* DONNÉES FOURNIES

··········

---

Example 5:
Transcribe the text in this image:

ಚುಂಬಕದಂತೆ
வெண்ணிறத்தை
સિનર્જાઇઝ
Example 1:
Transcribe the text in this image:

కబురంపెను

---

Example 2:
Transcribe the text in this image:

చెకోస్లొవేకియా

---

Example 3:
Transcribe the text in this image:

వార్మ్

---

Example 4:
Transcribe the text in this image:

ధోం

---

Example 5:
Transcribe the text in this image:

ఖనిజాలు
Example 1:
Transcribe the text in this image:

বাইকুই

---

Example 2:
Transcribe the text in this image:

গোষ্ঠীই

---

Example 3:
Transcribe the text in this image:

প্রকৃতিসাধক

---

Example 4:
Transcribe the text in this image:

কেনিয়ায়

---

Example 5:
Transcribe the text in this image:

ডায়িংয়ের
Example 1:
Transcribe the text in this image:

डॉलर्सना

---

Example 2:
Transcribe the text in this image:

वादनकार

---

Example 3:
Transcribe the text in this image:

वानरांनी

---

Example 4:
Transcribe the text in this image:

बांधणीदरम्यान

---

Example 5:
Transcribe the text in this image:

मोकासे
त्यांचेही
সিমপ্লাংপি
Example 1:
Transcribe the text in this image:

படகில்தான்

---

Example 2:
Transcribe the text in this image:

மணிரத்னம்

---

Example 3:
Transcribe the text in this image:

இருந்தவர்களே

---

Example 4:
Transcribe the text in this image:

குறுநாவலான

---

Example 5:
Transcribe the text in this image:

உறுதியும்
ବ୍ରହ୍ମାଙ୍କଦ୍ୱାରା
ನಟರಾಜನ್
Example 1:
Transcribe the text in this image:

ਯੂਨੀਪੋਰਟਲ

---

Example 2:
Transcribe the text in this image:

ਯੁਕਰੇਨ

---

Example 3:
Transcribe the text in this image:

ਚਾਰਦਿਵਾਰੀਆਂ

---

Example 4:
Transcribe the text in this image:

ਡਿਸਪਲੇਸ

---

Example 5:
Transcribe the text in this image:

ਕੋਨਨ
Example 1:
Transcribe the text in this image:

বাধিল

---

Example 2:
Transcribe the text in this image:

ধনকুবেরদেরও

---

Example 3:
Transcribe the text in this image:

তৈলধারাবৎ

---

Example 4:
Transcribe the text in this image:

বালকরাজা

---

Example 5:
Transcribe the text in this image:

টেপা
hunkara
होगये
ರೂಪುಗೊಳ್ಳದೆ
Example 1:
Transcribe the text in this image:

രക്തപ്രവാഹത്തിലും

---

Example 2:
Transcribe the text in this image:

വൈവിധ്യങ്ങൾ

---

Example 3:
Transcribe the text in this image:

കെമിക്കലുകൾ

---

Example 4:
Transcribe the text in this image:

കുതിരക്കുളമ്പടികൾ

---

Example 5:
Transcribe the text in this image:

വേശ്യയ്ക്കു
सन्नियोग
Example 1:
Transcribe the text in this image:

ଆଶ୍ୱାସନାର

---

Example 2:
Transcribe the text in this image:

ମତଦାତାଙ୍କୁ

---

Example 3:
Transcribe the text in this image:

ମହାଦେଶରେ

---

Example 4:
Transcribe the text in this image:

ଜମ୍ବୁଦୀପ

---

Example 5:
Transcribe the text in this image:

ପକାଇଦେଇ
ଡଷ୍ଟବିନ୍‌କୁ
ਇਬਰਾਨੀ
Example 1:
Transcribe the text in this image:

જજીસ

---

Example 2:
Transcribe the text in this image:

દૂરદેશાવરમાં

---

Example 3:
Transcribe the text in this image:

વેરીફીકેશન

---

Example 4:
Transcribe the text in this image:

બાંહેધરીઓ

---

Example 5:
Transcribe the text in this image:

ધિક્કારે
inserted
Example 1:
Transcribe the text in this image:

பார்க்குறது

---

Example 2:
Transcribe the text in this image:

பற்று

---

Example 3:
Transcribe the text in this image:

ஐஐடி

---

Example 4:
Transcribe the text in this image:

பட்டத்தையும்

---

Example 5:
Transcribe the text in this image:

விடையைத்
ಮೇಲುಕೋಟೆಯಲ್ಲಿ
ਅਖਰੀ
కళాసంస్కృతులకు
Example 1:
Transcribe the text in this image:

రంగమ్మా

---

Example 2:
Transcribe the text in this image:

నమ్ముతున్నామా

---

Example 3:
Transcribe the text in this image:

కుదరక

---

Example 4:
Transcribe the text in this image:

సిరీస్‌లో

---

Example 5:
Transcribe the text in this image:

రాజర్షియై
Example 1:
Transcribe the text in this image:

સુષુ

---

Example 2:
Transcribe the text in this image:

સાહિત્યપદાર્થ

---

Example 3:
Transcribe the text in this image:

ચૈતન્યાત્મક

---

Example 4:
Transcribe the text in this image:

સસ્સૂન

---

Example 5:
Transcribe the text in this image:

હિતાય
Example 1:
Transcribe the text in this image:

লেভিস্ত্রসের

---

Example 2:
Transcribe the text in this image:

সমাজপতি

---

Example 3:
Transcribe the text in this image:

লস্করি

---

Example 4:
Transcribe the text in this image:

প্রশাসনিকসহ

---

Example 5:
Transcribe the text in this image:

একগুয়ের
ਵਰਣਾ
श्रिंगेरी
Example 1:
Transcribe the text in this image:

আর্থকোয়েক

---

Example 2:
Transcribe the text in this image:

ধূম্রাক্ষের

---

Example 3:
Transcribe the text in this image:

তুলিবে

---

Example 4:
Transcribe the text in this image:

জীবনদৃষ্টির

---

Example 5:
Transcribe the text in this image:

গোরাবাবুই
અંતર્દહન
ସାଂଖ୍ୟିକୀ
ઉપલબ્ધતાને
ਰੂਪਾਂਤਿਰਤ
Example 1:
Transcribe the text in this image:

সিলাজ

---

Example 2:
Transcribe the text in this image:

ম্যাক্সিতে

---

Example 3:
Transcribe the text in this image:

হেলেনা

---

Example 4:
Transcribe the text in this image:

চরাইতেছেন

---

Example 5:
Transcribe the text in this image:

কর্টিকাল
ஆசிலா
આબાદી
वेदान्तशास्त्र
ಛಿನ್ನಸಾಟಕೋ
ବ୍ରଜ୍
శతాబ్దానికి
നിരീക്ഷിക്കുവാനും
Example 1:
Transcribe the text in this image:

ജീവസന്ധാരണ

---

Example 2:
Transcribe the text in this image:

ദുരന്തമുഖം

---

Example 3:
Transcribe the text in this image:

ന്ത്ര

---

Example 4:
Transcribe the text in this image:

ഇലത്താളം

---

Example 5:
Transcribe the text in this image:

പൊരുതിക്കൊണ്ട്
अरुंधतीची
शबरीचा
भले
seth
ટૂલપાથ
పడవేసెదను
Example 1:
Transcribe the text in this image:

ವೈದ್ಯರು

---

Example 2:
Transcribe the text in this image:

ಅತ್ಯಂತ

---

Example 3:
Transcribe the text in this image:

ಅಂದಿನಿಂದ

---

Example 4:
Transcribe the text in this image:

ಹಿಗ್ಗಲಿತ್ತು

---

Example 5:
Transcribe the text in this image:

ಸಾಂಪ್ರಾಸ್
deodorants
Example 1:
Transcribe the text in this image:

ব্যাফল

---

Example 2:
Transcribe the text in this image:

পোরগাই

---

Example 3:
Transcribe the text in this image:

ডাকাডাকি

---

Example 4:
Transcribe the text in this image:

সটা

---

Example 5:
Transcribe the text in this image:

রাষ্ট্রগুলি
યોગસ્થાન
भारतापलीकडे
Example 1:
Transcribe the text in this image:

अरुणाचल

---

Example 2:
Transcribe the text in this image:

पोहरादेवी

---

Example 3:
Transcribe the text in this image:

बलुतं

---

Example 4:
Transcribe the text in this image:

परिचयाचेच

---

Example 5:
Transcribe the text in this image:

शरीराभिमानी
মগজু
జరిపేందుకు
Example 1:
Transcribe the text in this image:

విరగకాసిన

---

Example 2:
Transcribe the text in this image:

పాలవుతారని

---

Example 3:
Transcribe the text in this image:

··········

* PROBLÈME À RÉSOUDRE
Recopiez fidèlement les lignes des enregistrements ci-dessus, depuis le tout début jusqu'à la ligne qui contient « ਚਾਰਦਿਵਾਰੀਆਂ », celle-ci incluse.

* SOLUTION DE L'EXERCICE
---

Example 5:
Transcribe the text in this image:

ಚುಂಬಕದಂತೆ
வெண்ணிறத்தை
સિનર્જાઇઝ
Example 1:
Transcribe the text in this image:

కబురంపెను

---

Example 2:
Transcribe the text in this image:

చెకోస్లొవేకియా

---

Example 3:
Transcribe the text in this image:

వార్మ్

---

Example 4:
Transcribe the text in this image:

ధోం

---

Example 5:
Transcribe the text in this image:

ఖనిజాలు
Example 1:
Transcribe the text in this image:

বাইকুই

---

Example 2:
Transcribe the text in this image:

গোষ্ঠীই

---

Example 3:
Transcribe the text in this image:

প্রকৃতিসাধক

---

Example 4:
Transcribe the text in this image:

কেনিয়ায়

---

Example 5:
Transcribe the text in this image:

ডায়িংয়ের
Example 1:
Transcribe the text in this image:

डॉलर्सना

---

Example 2:
Transcribe the text in this image:

वादनकार

---

Example 3:
Transcribe the text in this image:

वानरांनी

---

Example 4:
Transcribe the text in this image:

बांधणीदरम्यान

---

Example 5:
Transcribe the text in this image:

मोकासे
त्यांचेही
সিমপ্লাংপি
Example 1:
Transcribe the text in this image:

படகில்தான்

---

Example 2:
Transcribe the text in this image:

மணிரத்னம்

---

Example 3:
Transcribe the text in this image:

இருந்தவர்களே

---

Example 4:
Transcribe the text in this image:

குறுநாவலான

---

Example 5:
Transcribe the text in this image:

உறுதியும்
ବ୍ରହ୍ମାଙ୍କଦ୍ୱାରା
ನಟರಾಜನ್
Example 1:
Transcribe the text in this image:

ਯੂਨੀਪੋਰਟਲ

---

Example 2:
Transcribe the text in this image:

ਯੁਕਰੇਨ

---

Example 3:
Transcribe the text in this image:

ਚਾਰਦਿਵਾਰੀਆਂ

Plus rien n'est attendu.